Gloria Dunne also described the first floor of the Boathouse, "It was done in a kind of nautical style, and I remember Papa gave the man who ran the counter a big stuffed fish to hang over it. The men could come in off the boats and get a drink of beer or a bite to eat." (When James Dunne's family outgrew the Boathouse - he had nine children in all - John D. Spreckels arranged for Dunne to supervise water lines at the Spreckels' San Diego water company site.)
A sometimes colorful roster of boathouse keepers followed, including Alfred "Shorty" Redfern, who sailed to California from the east coast by way of Cape Horn, and doubled as a lifeguard at Tent City, as well as the bouncer at its dance pavilion.
Intimately tied to the hotel, the Boathouse was an important part of The Del's early years. Here guests would gather to picnic, boat or swim. A two-story "bathhouse" was soon added (with 70 changing rooms), where guests could rent bathing suits and "bathe" in a protected bay enclosure. Only four feet deep (few Victorians knew how to swim), the covered bathing area was surrounded by a screen which prevented unfriendly marine life from bothering the guests.
In 1912, the Coronado Yacht Club established its first headquarters in the Boathouse, followed by an occupancy of the San Diego Yacht Club in the 1920s. In the ensuing years, this hotel landmark continued to serve the needs of Southern California's yachting community.

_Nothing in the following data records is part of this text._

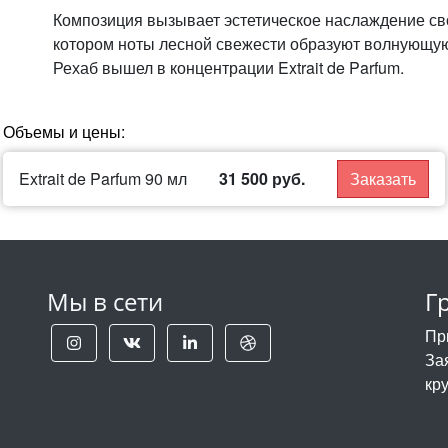
Композиция вызывает эстетическое наслаждение св
котором ноты лесной свежести образуют волнующу
Рехаб вышел в концентрации Extrait de Parfum.
Объемы и цены:
Extrait de Parfum 90 мл
31 500 руб.
Заказать
Мы в сети
Г
Пр
За
кр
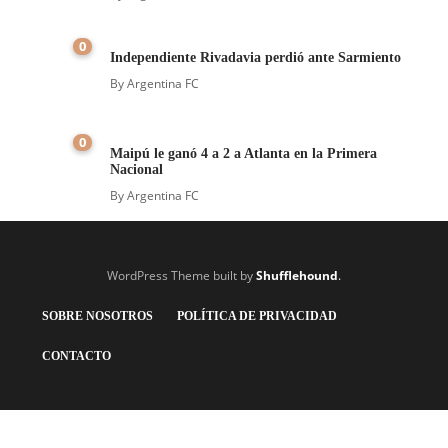
0
Independiente Rivadavia perdió ante Sarmiento
By
Argentina FC
0
Maipú le ganó 4 a 2 a Atlanta en la Primera
Nacional
By
Argentina FC
WordPress Theme built by
Shufflehound
.
SOBRE NOSOTROS
POLÍTICA DE PRIVACIDAD
CONTACTO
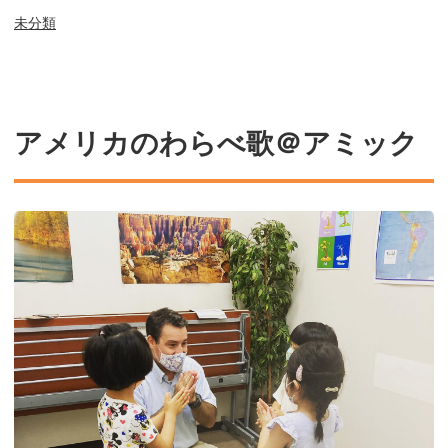
未分類
アメリカのわらべ歌＠アミック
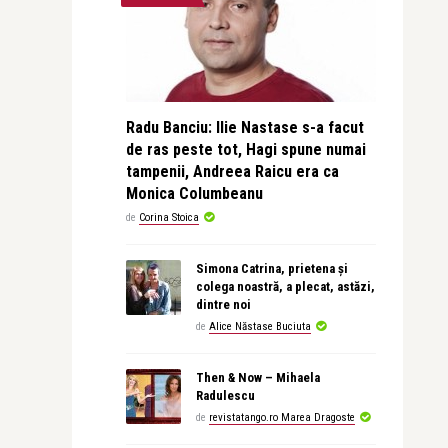
Radu Banciu: Ilie Nastase s-a facut
de ras peste tot, Hagi spune numai
tampenii, Andreea Raicu era ca
Monica Columbeanu
de
Corina Stoica
Simona Catrina, prietena și
colega noastră, a plecat, astăzi,
dintre noi
de
Alice Năstase Buciuta
Then & Now – Mihaela
Radulescu
de
revistatango.ro Marea Dragoste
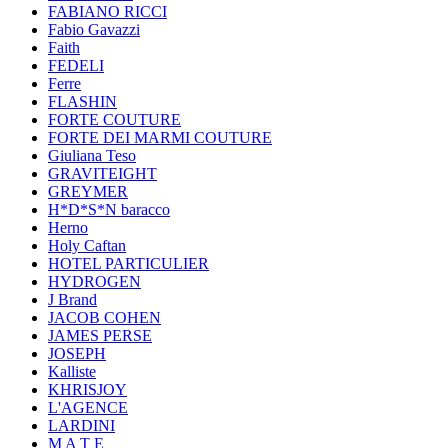
FABIANO RICCI
Fabio Gavazzi
Faith
FEDELI
Ferre
FLASHIN
FORTE COUTURE
FORTE DEI MARMI COUTURE
Giuliana Teso
GRAVITEIGHT
GREYMER
H*D*S*N baracco
Herno
Holy Caftan
HOTEL PARTICULIER
HYDROGEN
J Brand
JACOB COHEN
JAMES PERSE
JOSEPH
Kalliste
KHRISJOY
L'AGENCE
LARDINI
M A T E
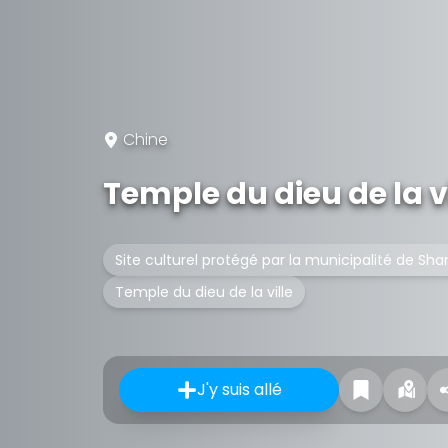
Chine
Temple du dieu de la vi
Site culturel protégé par la municipalité de Sh
Temple du dieu de la ville
J'y suis allé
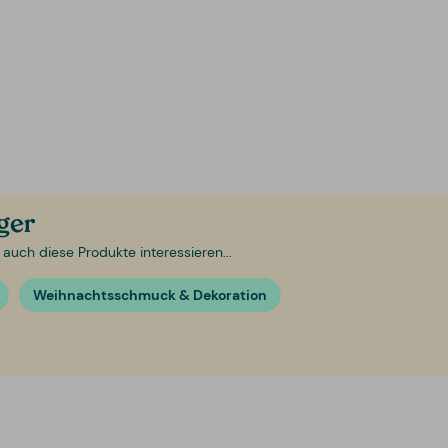
ager
 auch diese Produkte interessieren...
Weihnachtsschmuck & Dekoration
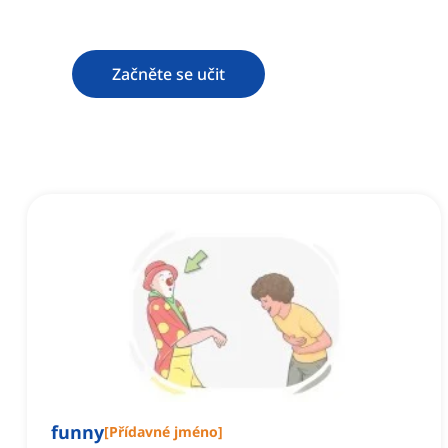
Začněte se učit
funny
[
Přídavné jméno
]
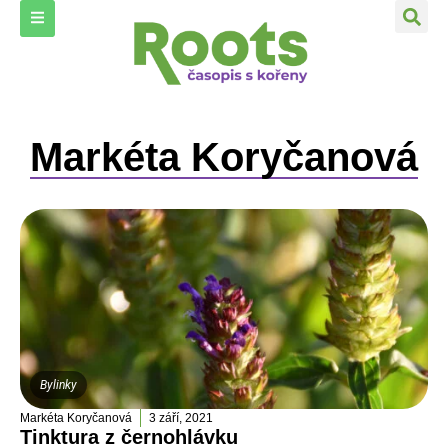
Markéta Koryčanová
Bylinky
Markéta Koryčanová
3 září, 2021
Tinktura z černohlávku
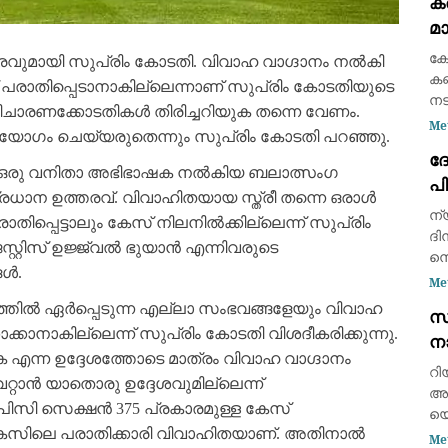
കര
ആവ
മാ
കെ
കോ
ുമായി സുപ്രിം കോടതി. വിവാഹ വാഗ്ദാനം നൽകി
കണ
ക്ക് പരാതിപ്പെടാനാകില്ലെന്നാണ് സുപ്രിം കോടതിയുടെ
നടന
ചാരണക്കോടതികൾ തിരിച്ചറിയുക തന്നെ വേണം.
തി
Me
യോഗം ചെയ്യരുതെന്നും സുപ്രിം കോടതി പറഞ്ഞു.
കന
ദ
എത
ഒരു വനിതാ അഭിഭാഷക നൽകിയ ബലാത്സംഗ
പ
ധാന ഉത്തരവ്. വിവാഹിതയായ സ്ത്രീ തന്നെ ഒരാൾ
പ്
ന്
ാതിപ്പെട്ടാലും കേസ് നിലനിൽക്കില്ലെന്ന് സുപ്രിം
ദി
ജസ്റ്റിസ് ഉജ്ജ്വൽ ഭുയാൻ എന്നിവരുടെ
നെ
ങൾ.
വി
Me
പ്
്തിൽ ഏർപ്പെടുന്ന എല്ലാ സംഭവങ്ങളേയും വിവാഹ
സ
ഇന
്കാനാകില്ലെന്ന് സുപ്രിം കോടതി വിശദീകരിക്കുന്നു.
നാ
പാ
 എന്ന ഉദ്ദേശത്തോടെ മാത്രം വിവാഹ വാഗ്ദാനം
മാറ
റി
്റാൻ യാതൊരു ഉദ്ദേശവുമില്ലെന്ന്
അത
സി സെക്ഷൻ 375 പ്രകാരമുള്ള കേസ്
യെ
ു. കേസിലെ പരാതിക്കാരി വിവാഹിതയാണ്. അതിനാൽ
ആക
Me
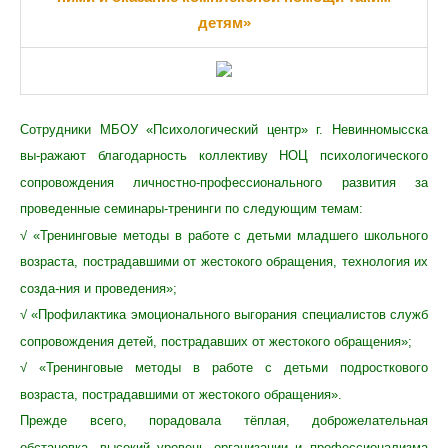
детям»
Сотрудники МБОУ «Психологический центр» г. Невинномысска
вы-ражают благодарность коллективу НОЦ психологического
сопровождения личностно-профессионального развития за
проведенные семинары-тренинги по следующим темам:
√ «Тренинговые методы в работе с детьми младшего школьного
возраста, пострадавшими от жестокого обращения, технология их
созда-ния и проведения»;
√ «Профилактика эмоционального выгорания специалистов служб
сопровождения детей, пострадавших от жестокого обращения»;
√ «Тренинговые методы в работе с детьми подросткового
возраста, пострадавшими от жестокого обращения».
Прежде всего, порадовала тёплая, доброжелательная
обстановка, высокий уровень организации и профессионализма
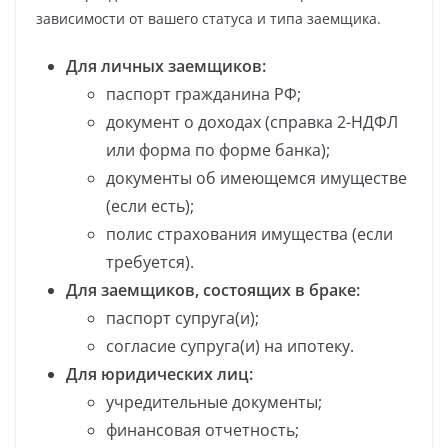
зависимости от вашего статуса и типа заемщика.
Для личных заемщиков:
паспорт гражданина РФ;
документ о доходах (справка 2-НДФЛ
или форма по форме банка);
документы об имеющемся имуществе
(если есть);
полис страхования имущества (если
требуется).
Для заемщиков, состоящих в браке:
паспорт супруга(и);
согласие супруга(и) на ипотеку.
Для юридических лиц:
учредительные документы;
финансовая отчетность;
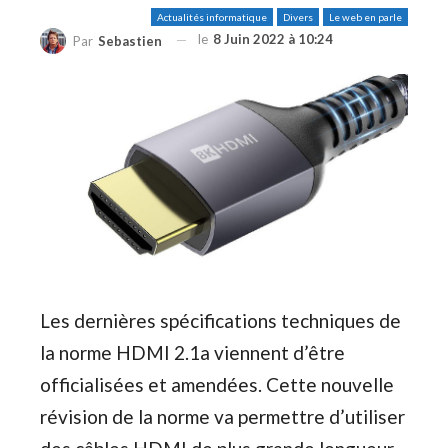
Actualités informatique
Divers
Le web en parle
le
8 Juin 2022 à 10:24
Par
Sebastien
Les dernières spécifications techniques de
la norme HDMI 2.1a viennent d’être
officialisées et amendées. Cette nouvelle
révision de la norme va permettre d’utiliser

By this time, The Del's John D. Spreckels had become one of Coronado's premier yachtsmen (his luxury liner, the Lurline, was actually called into service during World War I). Eventually, Spreckels purchased a still grander yacht, the Venetian.

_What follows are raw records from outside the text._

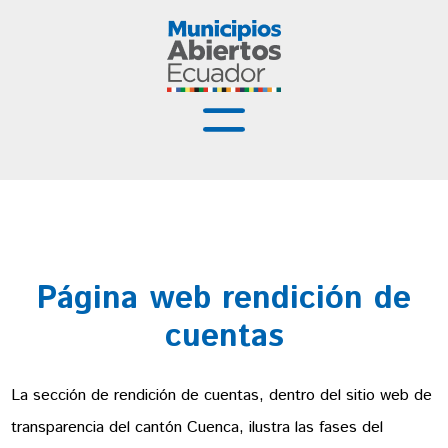
Municipios Abiertos
Buenas Prácticas
Recursos
Página web rendición de
Capacitación
cuentas
Noticias
La sección de rendición de cuentas, dentro del sitio web de
transparencia del cantón Cuenca, ilustra las fases del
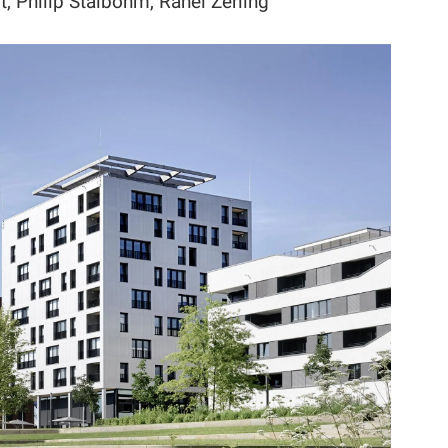
rt, Philip Stalbohm, Rahel Zerling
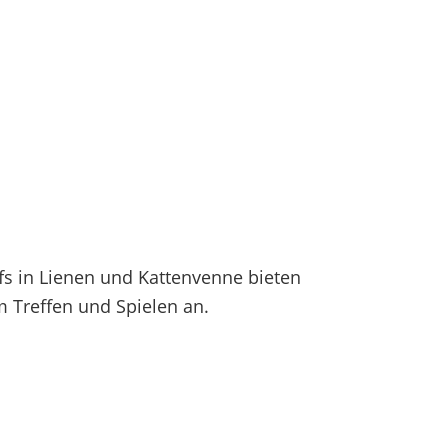
fs in Lienen und Kattenvenne bieten
 Treffen und Spielen an.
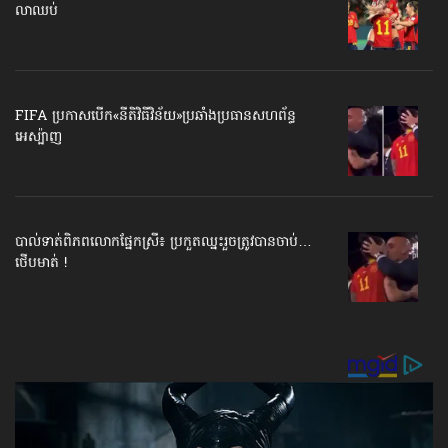
លាឈប់
FIFA ប្រកាសបើក​«នីតិវិធីវិន័យ»​ប្រឆាំងប្រធានសហព័ន្ធ​
អេស្ប៉ាញ
បាល់ទាត់​ពិភពលោក​ផ្នែកស្រី៖ ប្រកួតឈ្នះរួច​ត្រូវបានចាប់…
ថើបមាត់ !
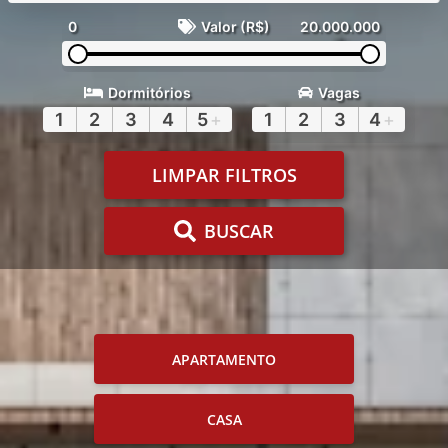
0
Valor (R$)
20.000.000
Dormitórios
Vagas
1
2
3
4
5
+
1
2
3
4
+
LIMPAR FILTROS
BUSCAR
APARTAMENTO
CASA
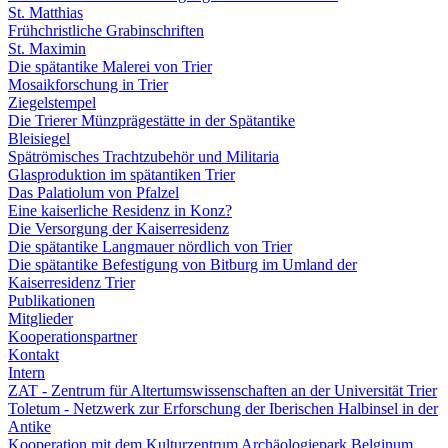
St. Matthias
Frühchristliche Grabinschriften
St. Maximin
Die spätantike Malerei von Trier
Mosaikforschung in Trier
Ziegelstempel
Die Trierer Münzprägestätte in der Spätantike
Bleisiegel
Spätrömisches Trachtzubehör und Militaria
Glasproduktion im spätantiken Trier
Das Palatiolum von Pfalzel
Eine kaiserliche Residenz in Konz?
Die Versorgung der Kaiserresidenz
Die spätantike Langmauer nördlich von Trier
Die spätantike Befestigung von Bitburg im Umland der
Kaiserresidenz Trier
Publikationen
Mitglieder
Kooperationspartner
Kontakt
Intern
ZAT - Zentrum für Altertumswissenschaften an der Universität Trier
Toletum - Netzwerk zur Erforschung der Iberischen Halbinsel in der
Antike
Kooperation mit dem Kulturzentrum Archäologiepark Belginum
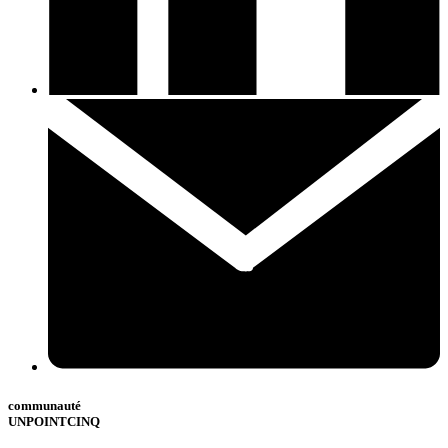
communauté
UNPOINTCINQ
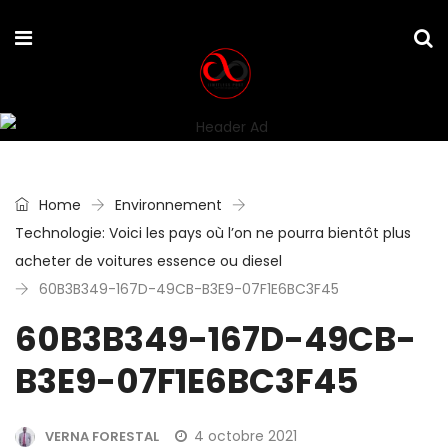
Home
Environnement
Technologie: Voici les pays où l’on ne pourra bientôt plus
acheter de voitures essence ou diesel
60B3B349-167D-49CB-B3E9-07F1E6BC3F45
60B3B349-167D-49CB-
B3E9-07F1E6BC3F45
4 octobre 2021
VERNA FORESTAL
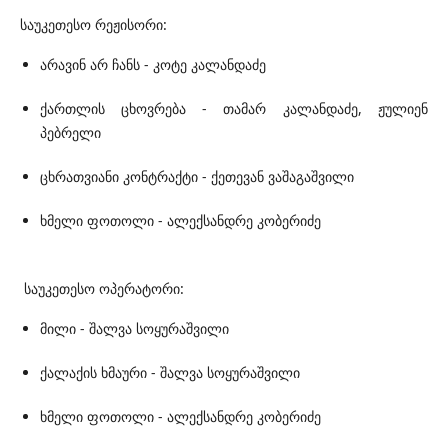
საუკეთესო რეჟისორი:
არავინ არ ჩანს - კოტე კალანდაძე
ქართლის ცხოვრება - თამარ კალანდაძე, ჟულიენ
პებრელი
ცხრათვიანი კონტრაქტი - ქეთევან ვაშაგაშვილი
ხმელი ფოთოლი - ალექსანდრე კობერიძე
საუკეთესო ოპერატორი:
მილი - შალვა სოყურაშვილი
ქალაქის ხმაური - შალვა სოყურაშვილი
ხმელი ფოთოლი - ალექსანდრე კობერიძე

Besides attracting Coronado notables like socialite Wallis Spencer Simpson (for whom England's King Edward VIII would later give up the throne to wed), The Del also appealed to San Francisco and Los Angeles elite, who often traveled down the coast in their own private yachts. And, in 1915, the completion of the Panama Canal helped ensure a steady stream of visitors from the Atlantic coast as well.
The Del's Boathouse continued to play a key role in guest activities for hotel and Tent City visitors alike, well into the twentieth century. By the 1920s, the Boathouse offered a variety of recreational pursuits, including yachting, motor boating, rowing, canoeing, aquaplaning and "surf board riding." Many yachting championships and other kinds of regattas were also based at the Boathouse. And fishing remained a popular sport - a 1940 hotel brochure boasted about the "catch of the day," which could include tuna, yellowtail, barracuda, Bonita and marlin.
In 1934, the Hotel del Coronado purchased the snowbird class sailboats used in the Olympics. These boats - which came from all over the world - were outfitted with colorful sails and soon dubbed "The Rainbow Fleet" (there are still plenty of people in Coronado who can remember learning to sail aboard these brilliantly colored boats).
The Boathouse continued to serve the hotel - and the community of Coronado - until 1967, when the building was leased to the Chart House restaurant chain (at which time the Boathouse was moved closer to shore and renovated). Today, the Boathouse houses a new, locally-owned restaurant, Boathouse 1887.
Recognized as a Coronado historical landmark in 1973, the Boathouse, like The Del, attracts artists from far and wide, and is said to be one of the "most painted buildings in Southern California."
Today, the Boathouse retains its original waterfront allure, as well as the hotel's engaging architecture, testimony to its enduring relationship with The Del and to the heritage both buildings share.